Mesajı Okuyun
Old 08-04-2013, 09:35   #7
Mehmet Mustafa ÖZÜNVER

 
Varsayılan

Zarar gören kişinin kamu görevlisine adli yargıda dava açabilmesi, idare aleyhine kamu hukuku ilkelerine göre dava açmasına engel olmamalıdır. Aslında hizmet dolayısıyla işlenmiş kişisel kusurlardan hem idare hem kamu görevlisi sorumludur. Bu durum doktrinde sorumlulukların birleşmesi ilkesi olarak adlandırılıyor. Ancak sorumluluklarının birleşmesi hem idareden hem de kamu göevlisinden ayrı ayrı tazminat almak anlamına da gelmiyor. Kişiye bir tercih imkanı sağlanmış olup ister kamu görevlisine istere de idare aleyhine dava açmakta bir tercih imkanı sağlıyor. Ayrıca kamu görevlisinden tazmin edilemeyen zarar miktarı idareden tazmin edilebilir.

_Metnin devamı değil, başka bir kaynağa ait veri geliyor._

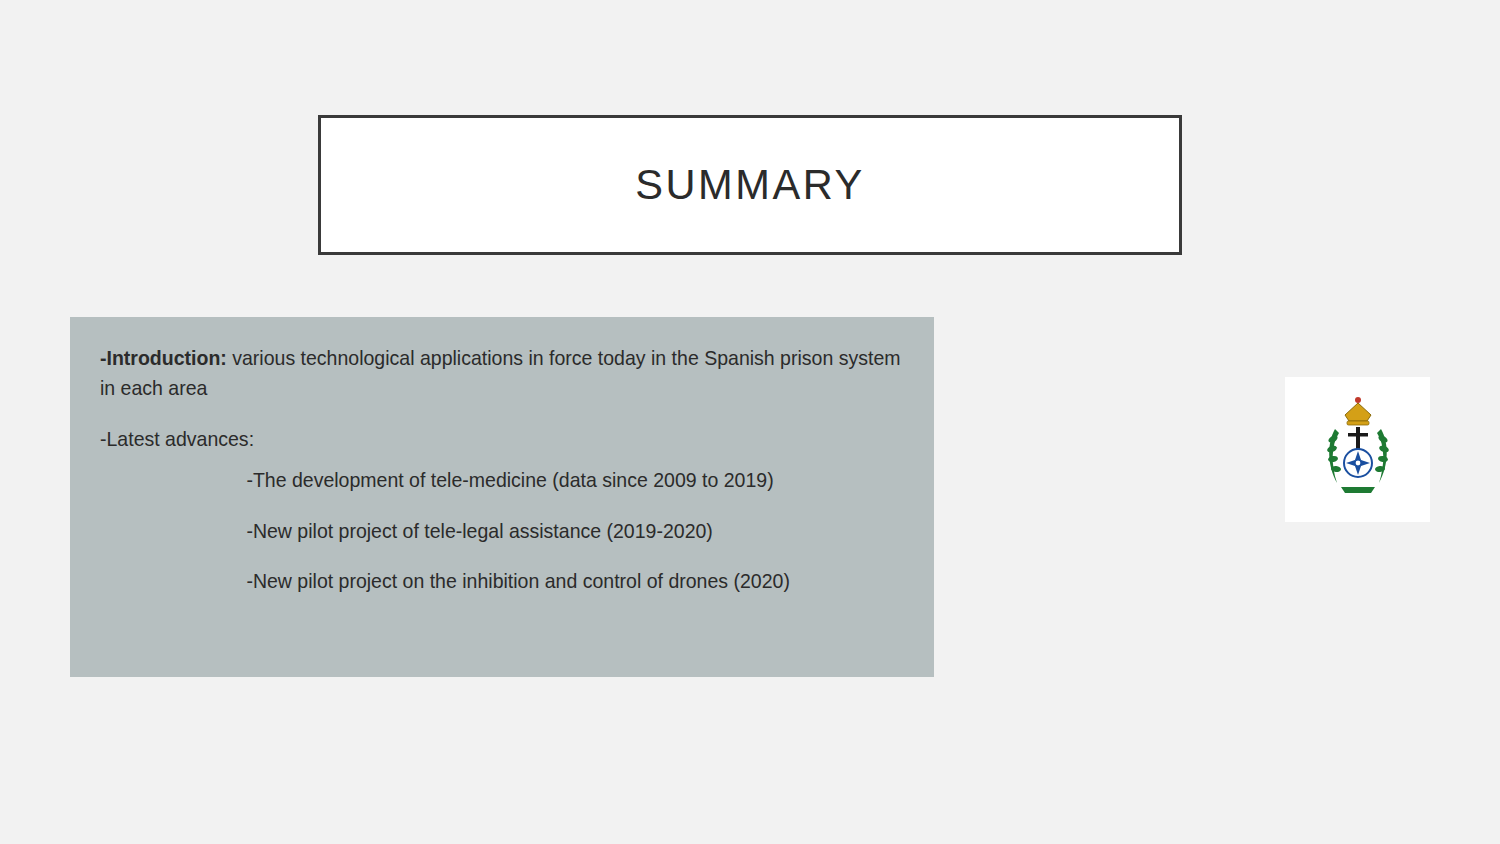Summary
-Introduction: various technological applications in force today in the Spanish prison system in each area
-Latest advances:
-The development of tele-medicine (data since 2009 to 2019)
-New pilot project of tele-legal assistance (2019-2020)
-New pilot project on the inhibition and control of drones (2020)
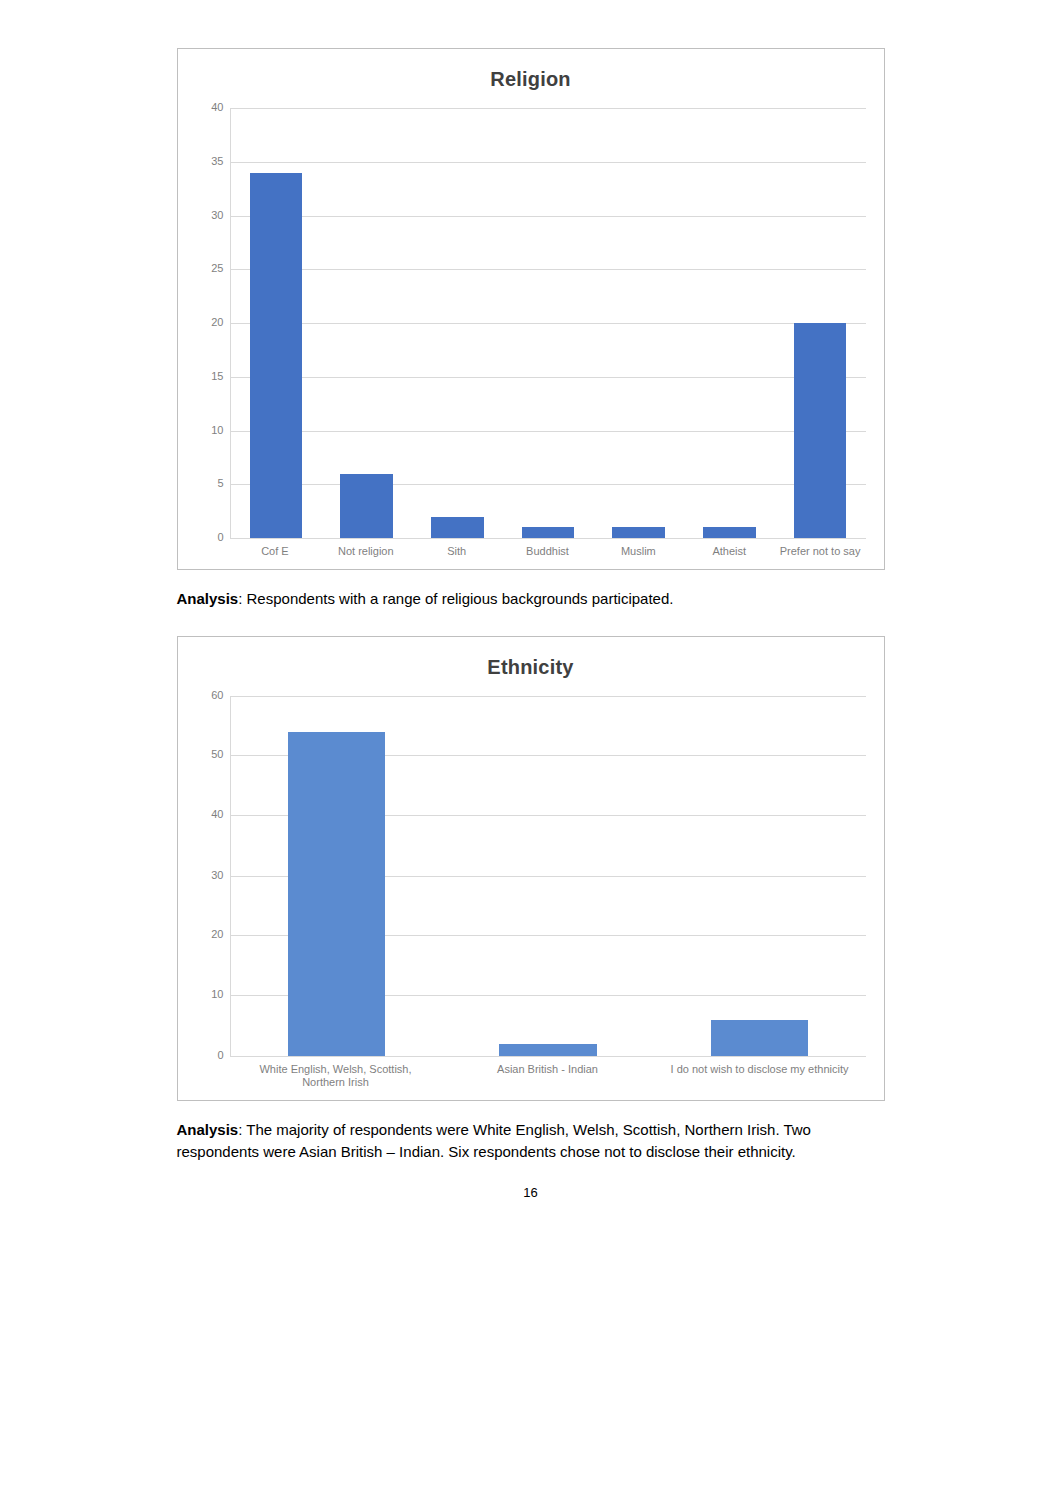Religion
40 35 30 25 20 15 10 5 0
Cof E
Not religion
Sith
Buddhist
Muslim
Atheist
Prefer not to say
Analysis: Respondents with a range of religious backgrounds participated.
Ethnicity
60 50 40 30 20 10 0
White English, Welsh, Scottish,
Northern Irish
Asian British - Indian
I do not wish to disclose my ethnicity
Analysis: The majority of respondents were White English, Welsh, Scottish, Northern Irish. Two respondents were Asian British – Indian. Six respondents chose not to disclose their ethnicity.
16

Özellikle manevi tazminat davalarında benimsediğim ceza görüşünde, zarar verenin malvarlığının azalması ile zarara uğrayanın öç alma duygusu yatışmakta ve ruhsal bir rahatlığa kavuşmaktadır. Bir nevi zarar gören yararına kişi cezalandırılmaktadır. Bu ayrımın kaldırılması ile manevi tazminatın bu işlevi, rücu mekanizmasındaki aksaklıklarda düşünülecek olursa, ortadan kalkmaktadır.